Trecho do texto:

__________

CRESS Entrevista Fernanda Marques sobre o Dia da Visibilidade Lésbica

Neste Dia da Visibilidade Lésbica, o CRESS Entrevista a assistente social feminista Fernanda Marques sobre a data, os desafios e os avanços na trajetória histórica desta luta.

Fernanda é Doutora em Serviço Social e professora da Faculdade de Serviço Social da Universidade Estadual do Rio Grande do Norte (UERN). É, ainda, pesquisadora e membro do Núcleo de Estudos sobre a Mulher Simone de Beauvoir (NEM/UERN).

Confira a entrevista na íntegra:

CR: O Dia da Visibilidade Lésbica é de luta por direitos e contra o preconceito e a violência. Nesta atual conjuntura, quais os principais desafios que você citaria para garantir uma outra realidade possível?

__________

Instruções do exercício: Dê continuidade à entrevista sobre o Dia da Visibilidade Lésbica, começando logo após a última pergunta feita a Fernanda Marques.

Dados brutos:
__________

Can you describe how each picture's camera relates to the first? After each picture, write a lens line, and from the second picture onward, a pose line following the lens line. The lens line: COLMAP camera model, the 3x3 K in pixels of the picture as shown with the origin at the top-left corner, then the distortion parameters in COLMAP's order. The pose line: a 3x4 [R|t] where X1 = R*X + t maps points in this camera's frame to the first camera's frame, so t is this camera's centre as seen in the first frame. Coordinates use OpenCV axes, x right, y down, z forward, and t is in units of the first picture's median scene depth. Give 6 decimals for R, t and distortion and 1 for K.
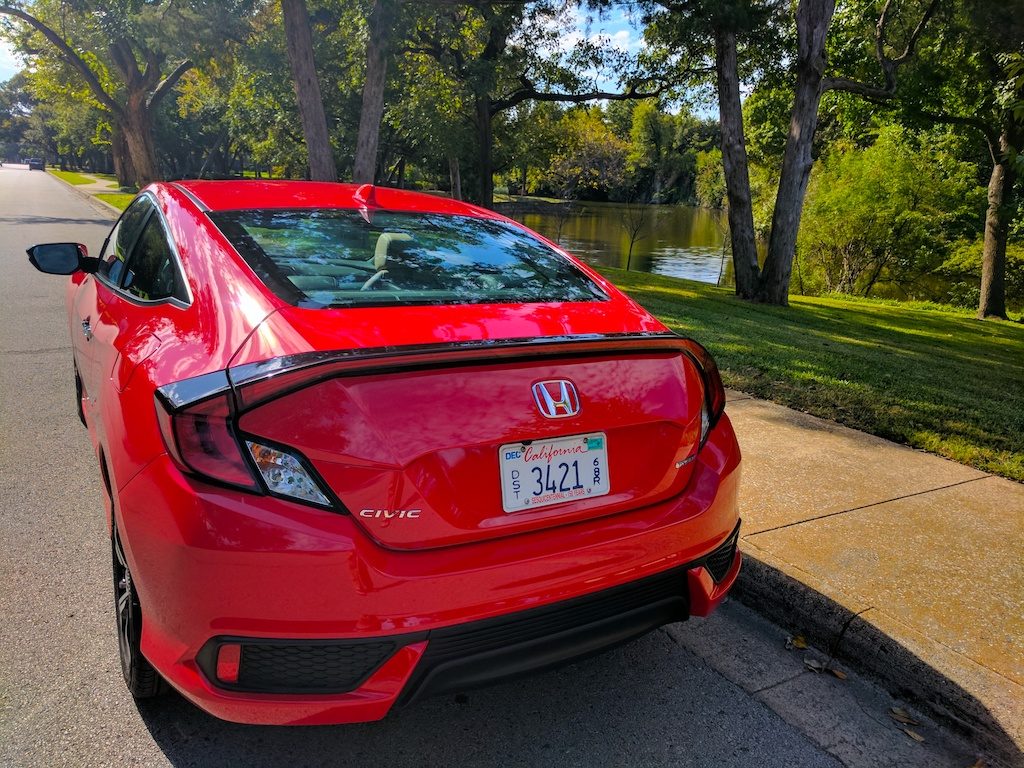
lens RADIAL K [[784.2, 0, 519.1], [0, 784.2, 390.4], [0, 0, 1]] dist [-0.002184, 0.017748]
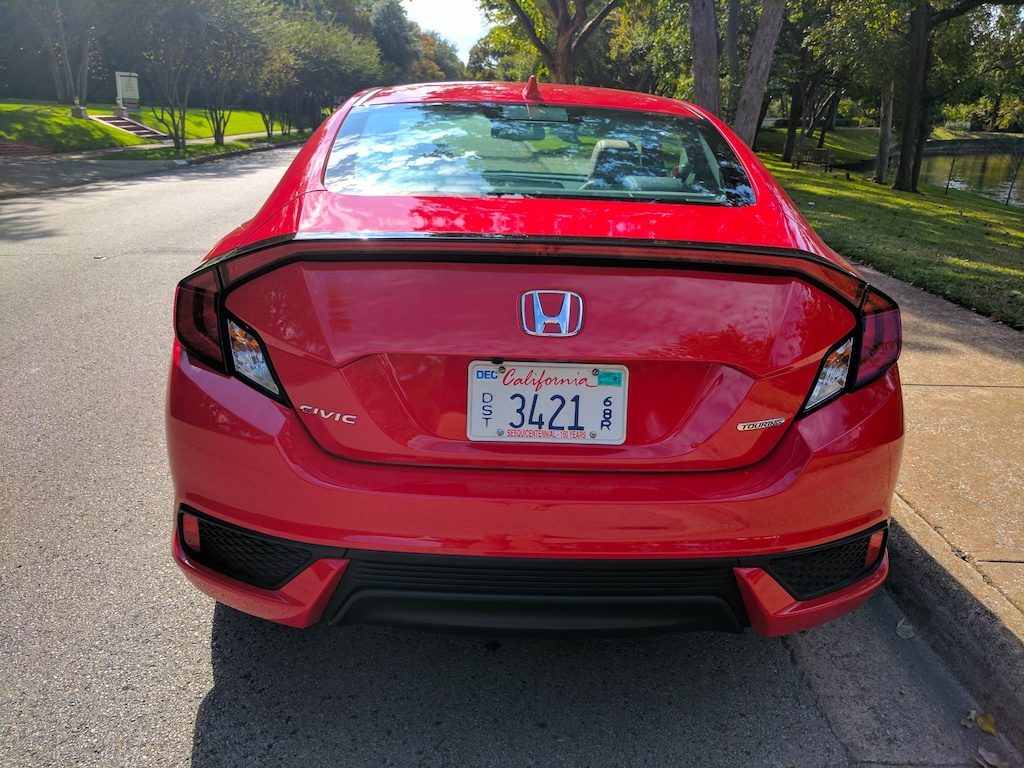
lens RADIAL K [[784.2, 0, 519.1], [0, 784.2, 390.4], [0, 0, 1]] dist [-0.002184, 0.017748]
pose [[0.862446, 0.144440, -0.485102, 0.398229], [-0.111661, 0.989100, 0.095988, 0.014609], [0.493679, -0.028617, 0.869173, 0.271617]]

__________

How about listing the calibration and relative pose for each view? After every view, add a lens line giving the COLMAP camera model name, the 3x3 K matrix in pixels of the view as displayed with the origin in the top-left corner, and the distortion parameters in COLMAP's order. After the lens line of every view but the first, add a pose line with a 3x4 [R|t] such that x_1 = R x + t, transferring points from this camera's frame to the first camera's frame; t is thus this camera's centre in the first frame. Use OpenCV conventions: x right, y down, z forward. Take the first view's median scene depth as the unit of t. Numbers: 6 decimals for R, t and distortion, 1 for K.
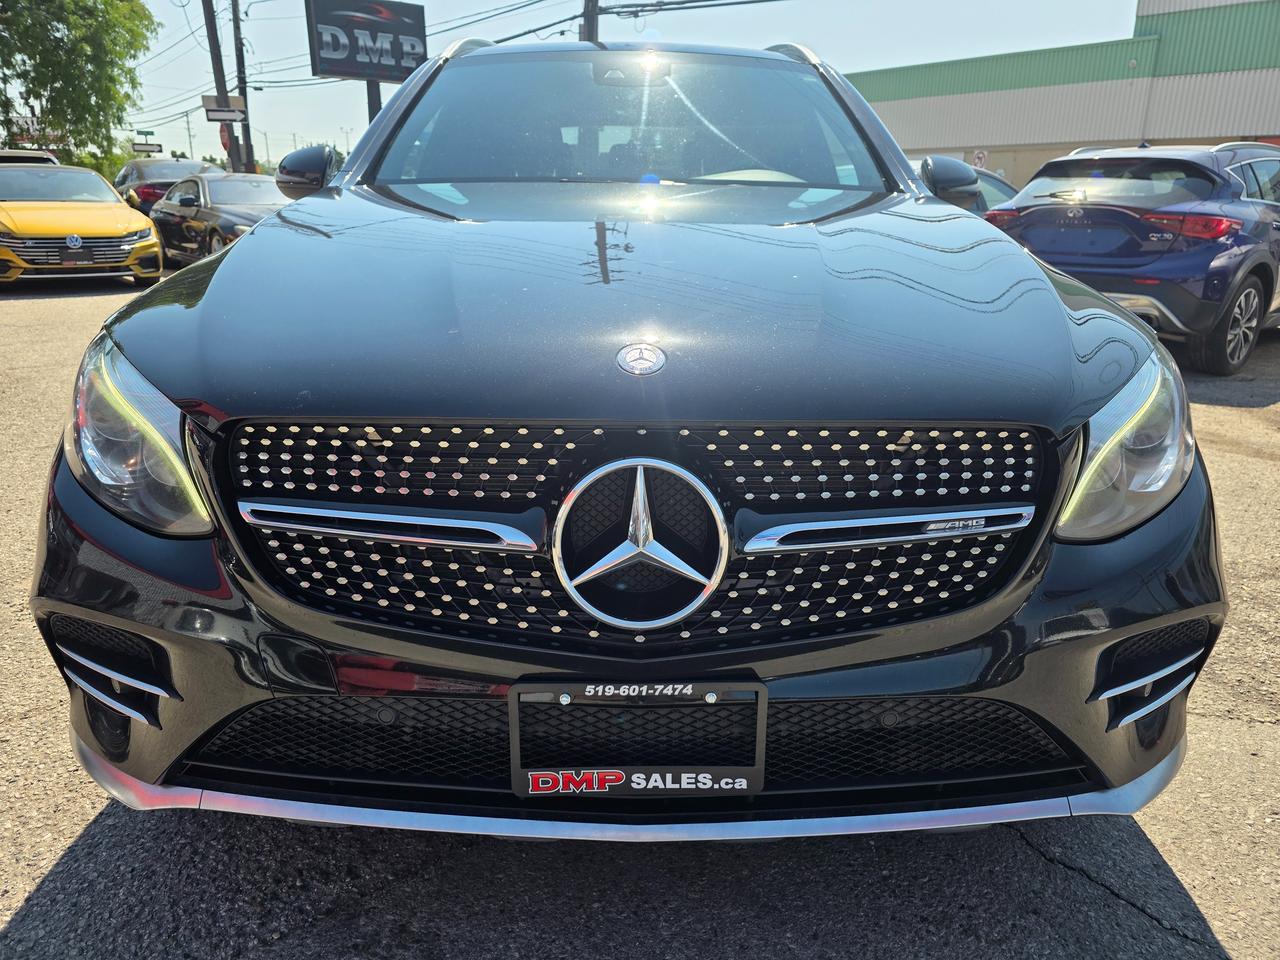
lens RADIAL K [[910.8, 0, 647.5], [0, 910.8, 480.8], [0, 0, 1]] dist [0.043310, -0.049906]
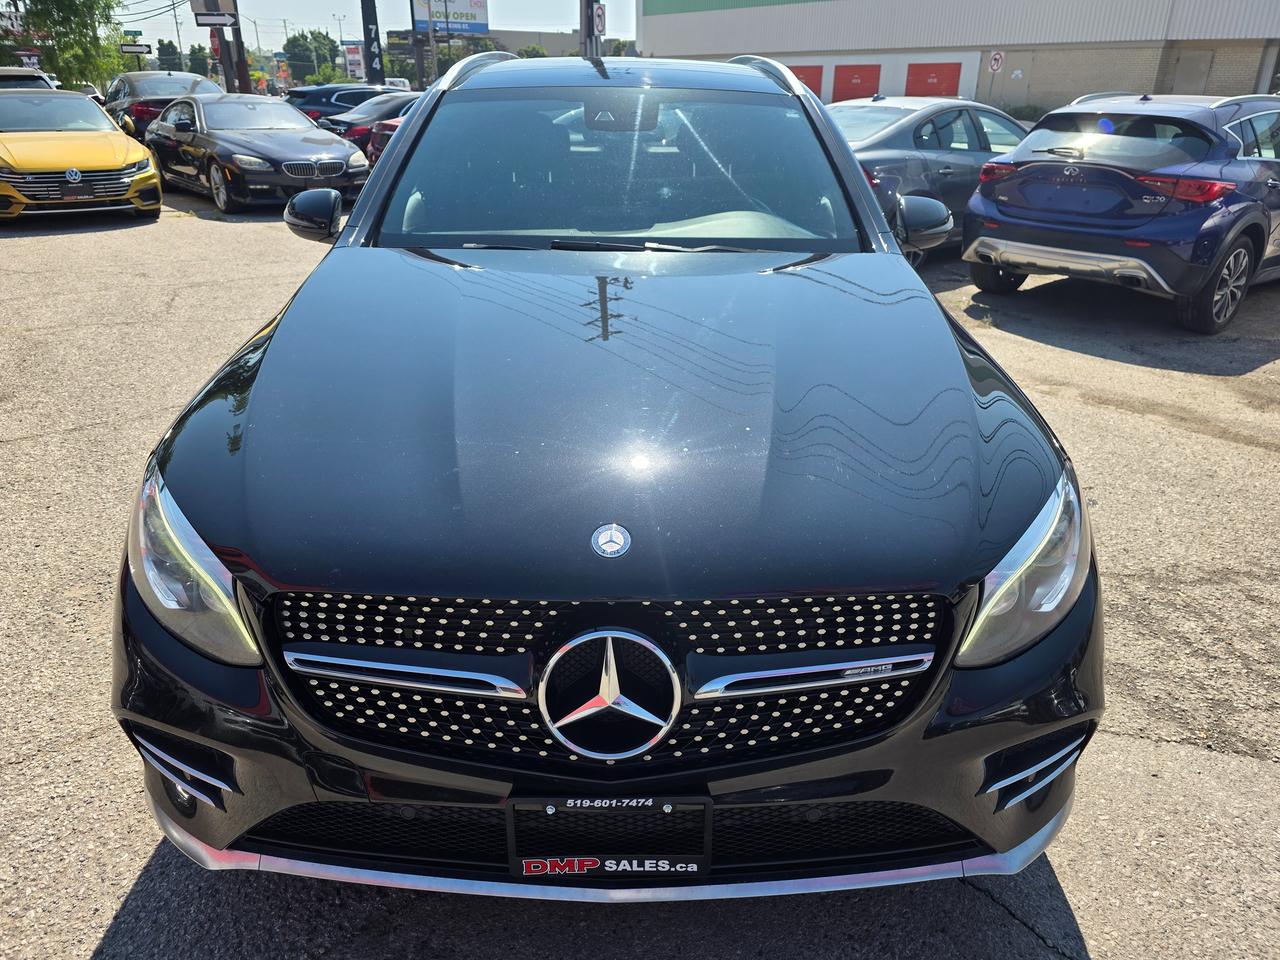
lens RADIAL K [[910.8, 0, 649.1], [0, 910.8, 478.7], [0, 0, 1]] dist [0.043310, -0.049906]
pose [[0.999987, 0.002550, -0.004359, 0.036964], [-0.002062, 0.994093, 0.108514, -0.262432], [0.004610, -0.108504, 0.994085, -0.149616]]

__________

Resultado da tarefa:
FM: Na conjuntura atual, vivemos um momento de extremo avanço do conservadorismo, da chamada pauta moral e de costumes, que incidem sobre os nossos direitos, em especial os direitos das pessoas LGBTs e das lésbicas, falando especialmente na data. Podemos pontuar alguns desafios. Primeiro, a violência e o lesbocídio. Ainda existem altos índices de violência física, psicológica, simbólica contra nós, mulheres lésbicas. Depois, a invisibilidade social e política. Nossa pauta lésbica é, muitas vezes, apagada dentro do próprio movimento LGBTQIA+, porque o sexismo e o patriarcado também incidem sobre os movimentos LGBTQIA+. Então isso rebate sobre nós, mulheres e mulheres lésbicas, nas pautas dos movimentos e nas nossas demandas e lutas.

Há muito preconceito também institucional, dificuldade de acesso a direitos básicos na Saúde, Trabalho, Educação, Segurança Pública, permeados pela lesbofobia. A gente tem dificuldade de acesso à Saúde Reprodutiva, à Saúde Sexual. O conservadorismo e o fundamentalismo religiosos têm um discurso que reforçam esses padrões heteronormativos e acabam com direitos já conquistados. Nós também vivenciamos uma falta de representatividade, a ausência de mulheres lésbicas nos espaços de poder, na mídia, na cultura, o que dificulta a construção de referências positivas sobre lésbicas.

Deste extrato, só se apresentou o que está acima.